Missouri also had a great concern for doctrinal purity, extending “even to calling the attention of our friends to an excess of zeal which leads them to go beyond the Scriptures in endeavoring to reach a common objective.” The Wisconsin Synod was succumbing to the very “theology of the fathers” Missouri sought to resist. The obligation rested on both synods “of letting Scripture talk to us, rather than of attempting to read our preconceived ideas into the Scriptures.”

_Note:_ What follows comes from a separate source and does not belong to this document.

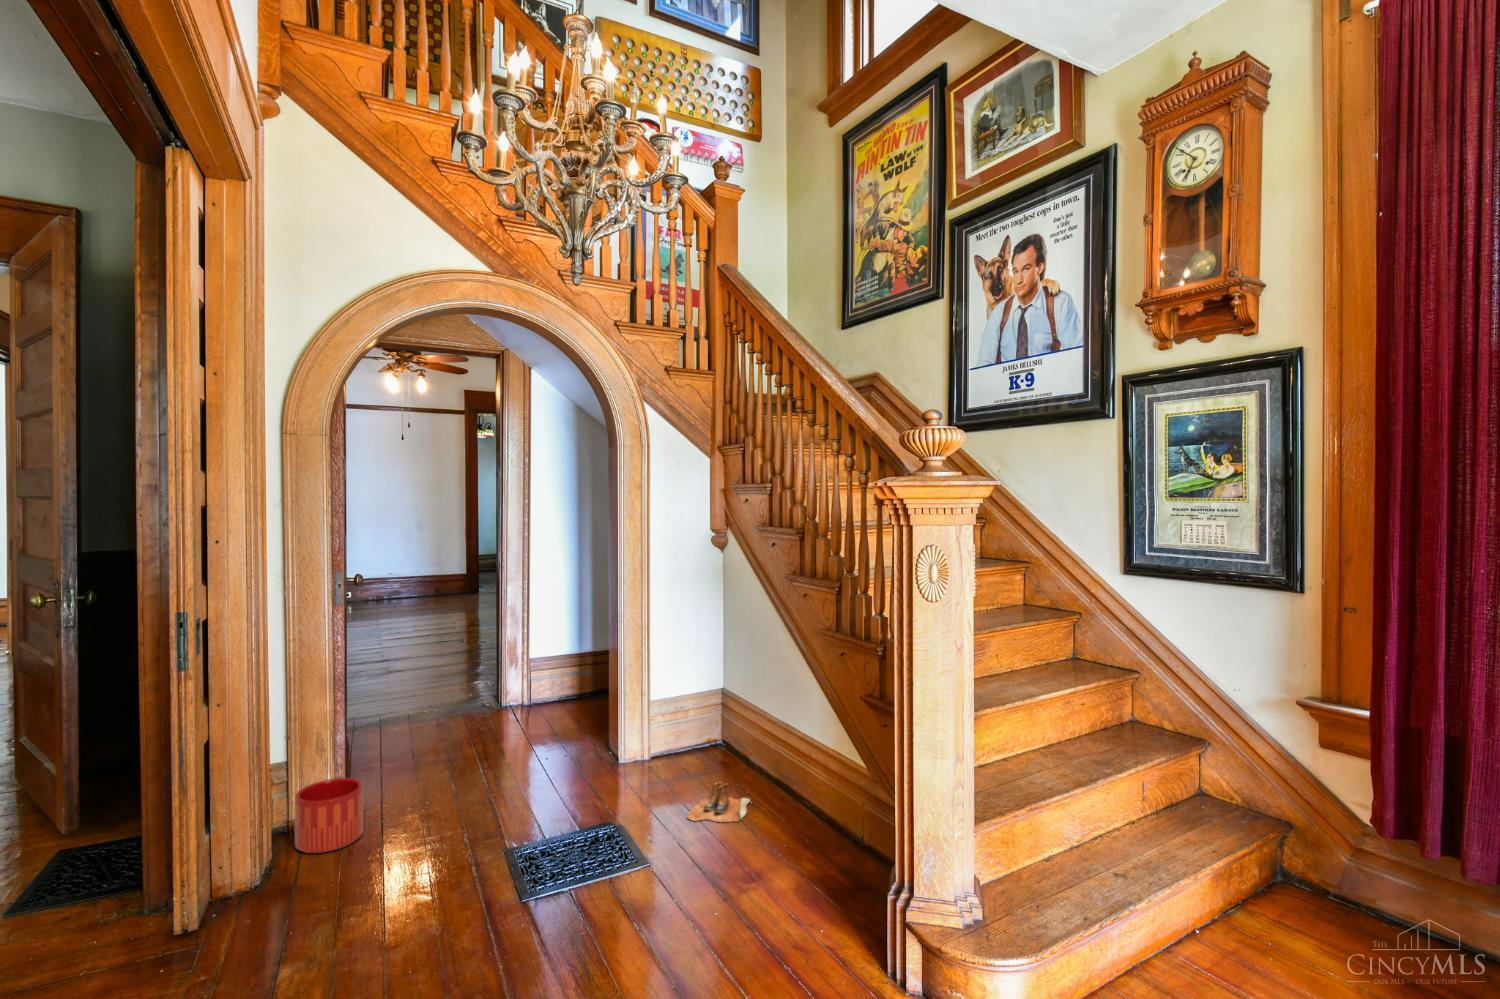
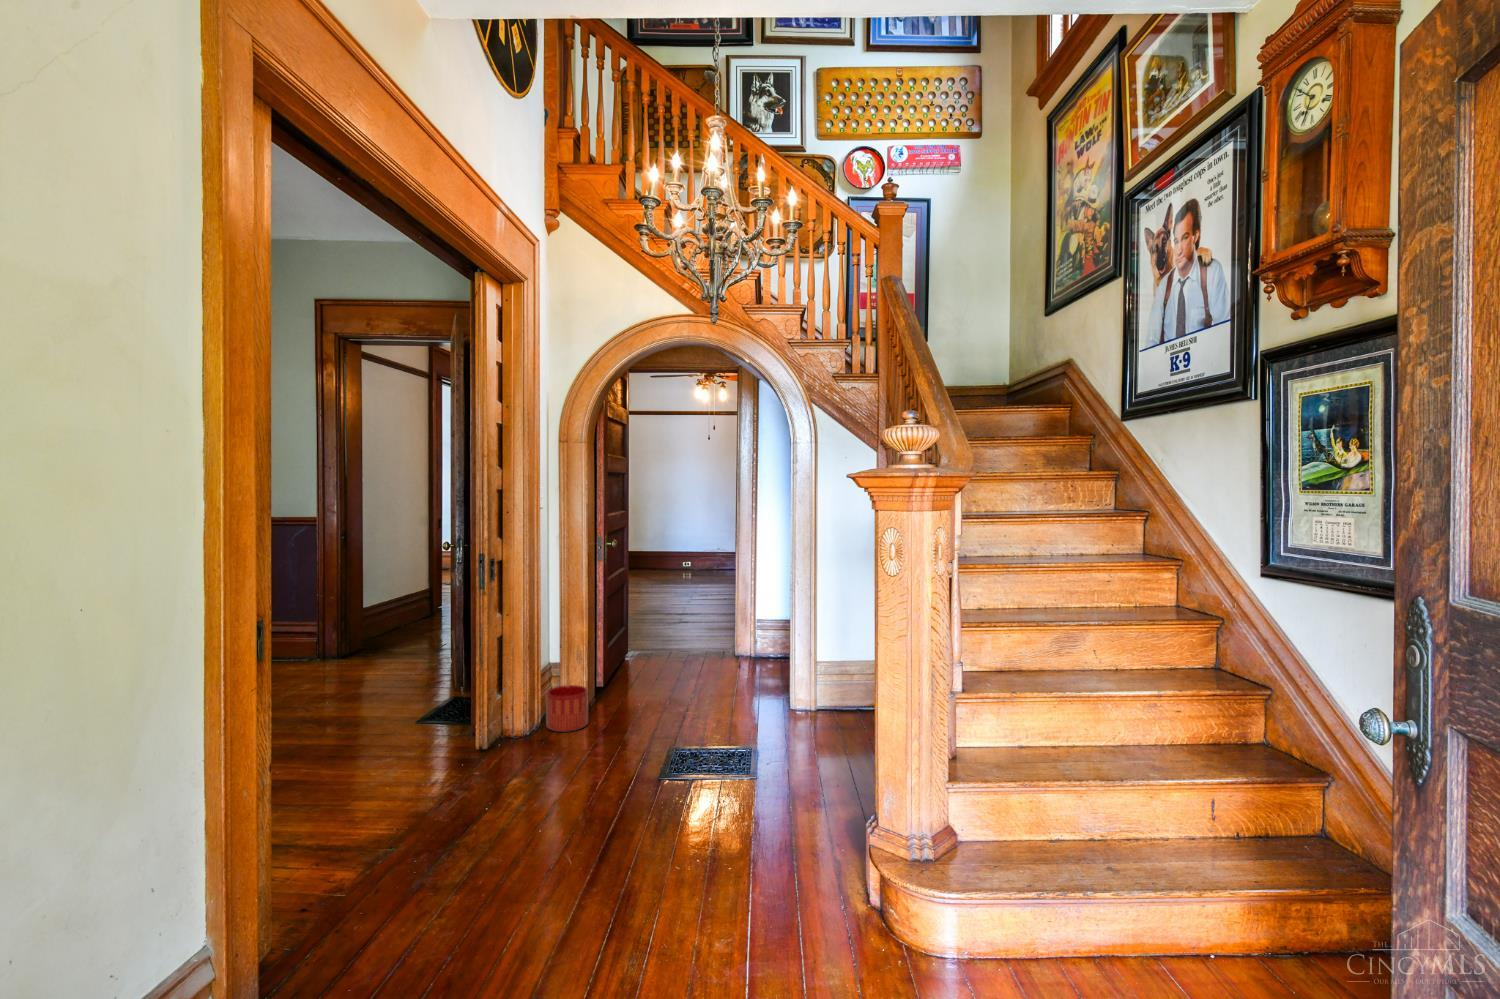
boots: present [687,782,750,822] -> none [803,737,864,770]

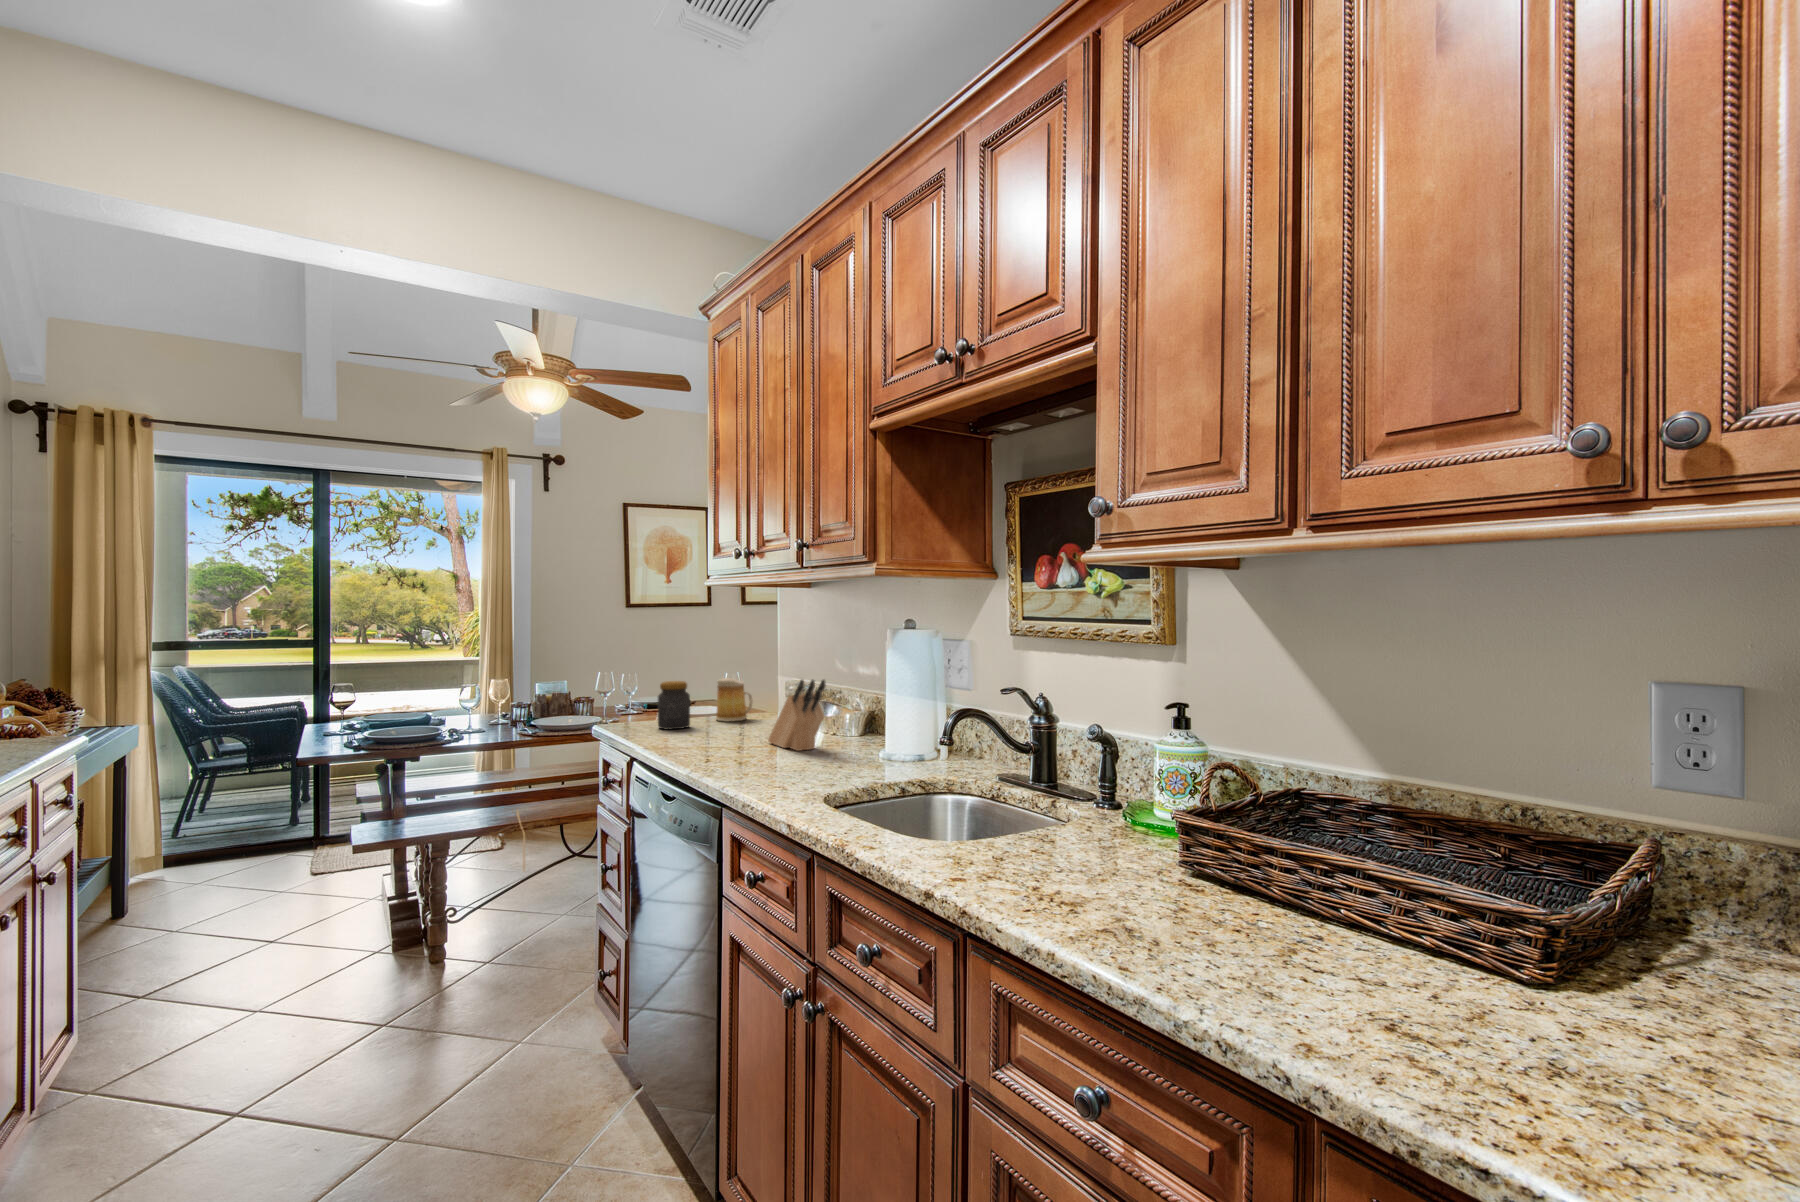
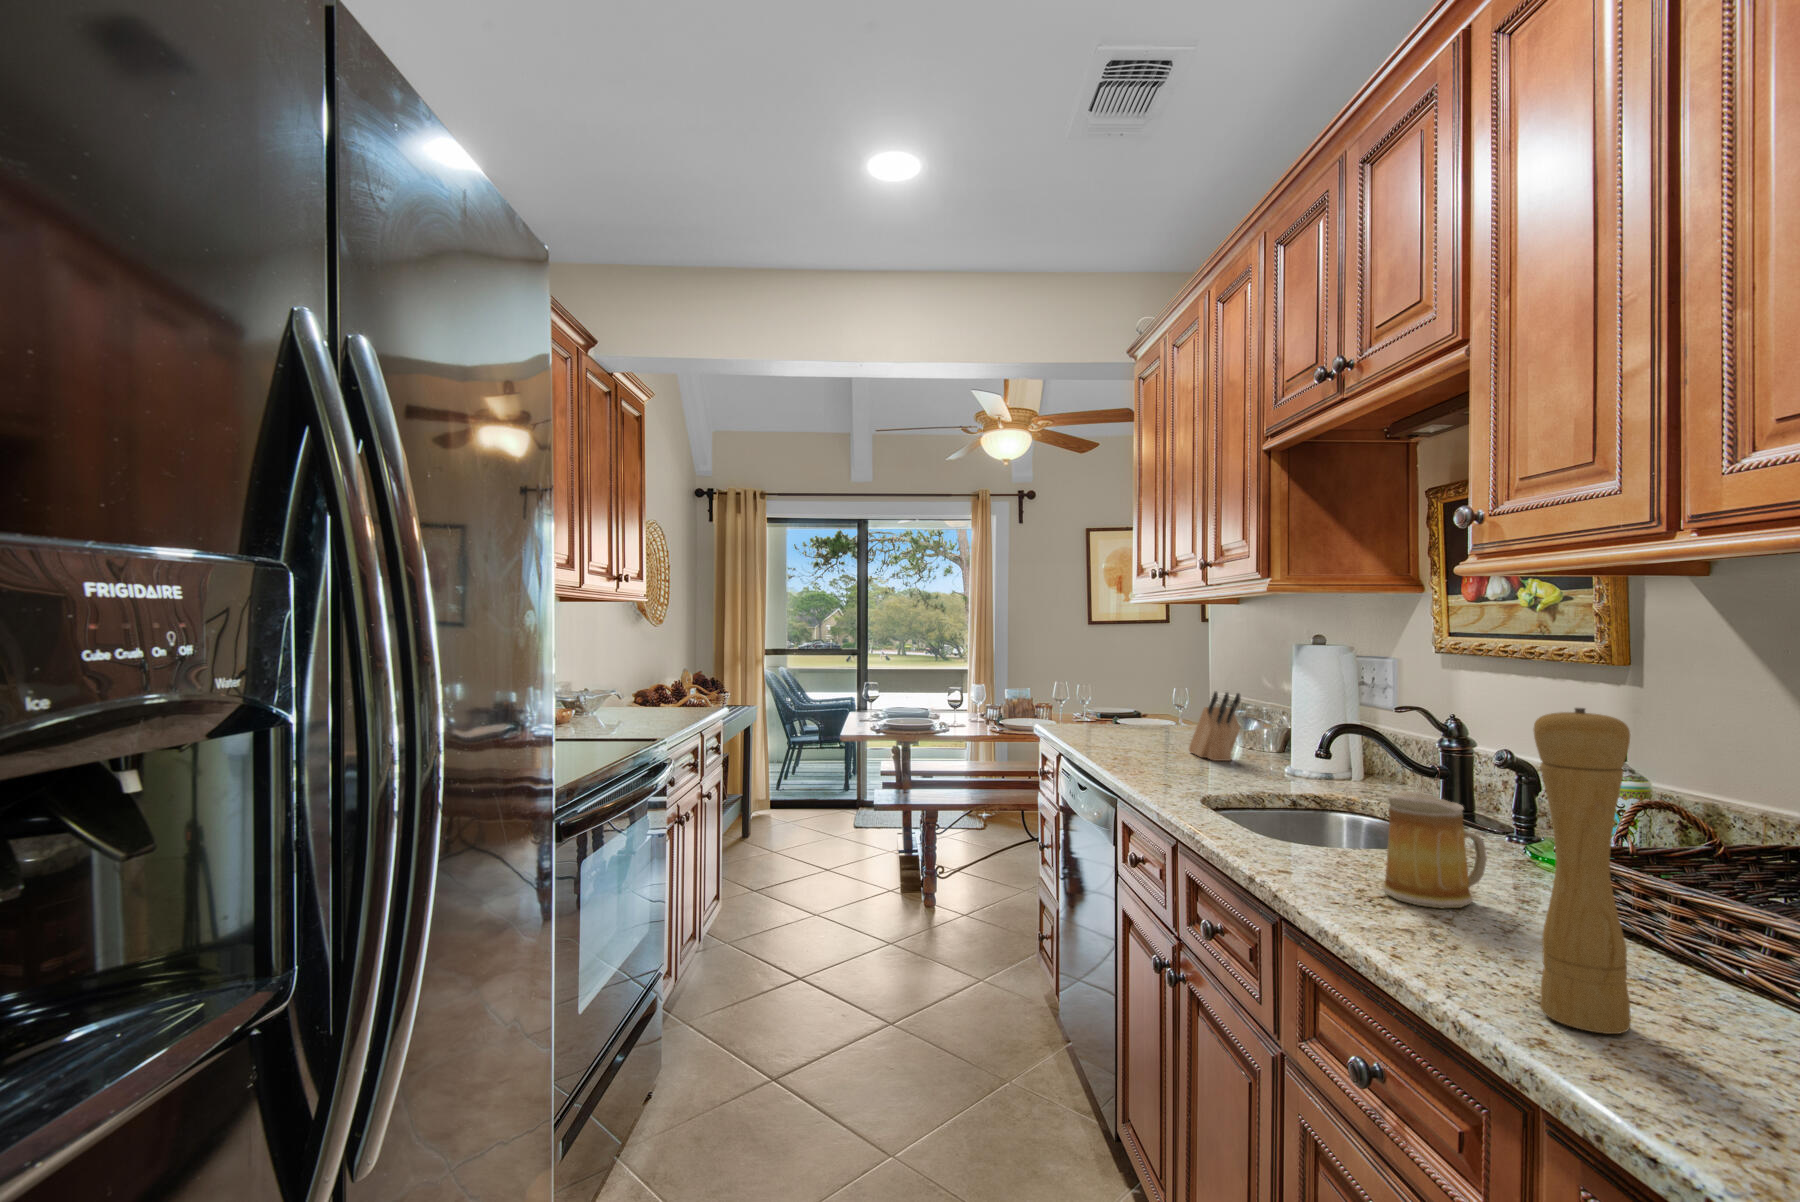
mug: present [716,678,753,722] -> present [1382,791,1487,908]
jar: present [658,681,690,729] -> none [1095,691,1125,735]
pepper mill: none [1274,706,1358,1024] -> present [1533,708,1631,1034]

In 1955, Missouri president John Behnken defended Missouri’s view that intersynodical meetings may be opened with prayer:
Are not these intersynodical meetings conducted for the purpose of reaching doctrinal unity? Is this not a frank admission that doctrinal unity on the basis of God’s Word and our Lutheran Confessions is necessary before there can be church fellowship? Is this not a frank admission that we are not in church fellowship because our churches are not in doctrinal agreement? . . .
How may doctrinal differences be settled? How can doctrinal unity be achieved? It is not man’s accomplishment. It is not the result of human reasoning. It is not a matter of each yielding a little. . . . The removal of doctrinal differences and the establishment of true unity only the Holy Spirit can accomplish. He does this by means of God’s Word.
Everyone, I am sure, is agreed that we should pray for the gift of the Holy Spirit, yes, a rich measure of the Holy Spirit, that true unity be achieved. The question is whether this may be done jointly. Is that kind of joint prayer unionism? Is any truth of God’s Word violated or denied? Is any error condoned? Do the representatives of the church bodies declare that by such joint prayer they are now in church fellowship? . . .
It will be well for all members of our Synod, whether clergy- men or laymen, to consider what Synod’s resolutions say concerning joint prayer. Synod did not say that any and every type of meeting with Lutherans who are not in church fellowship with us may be opened with joint prayer.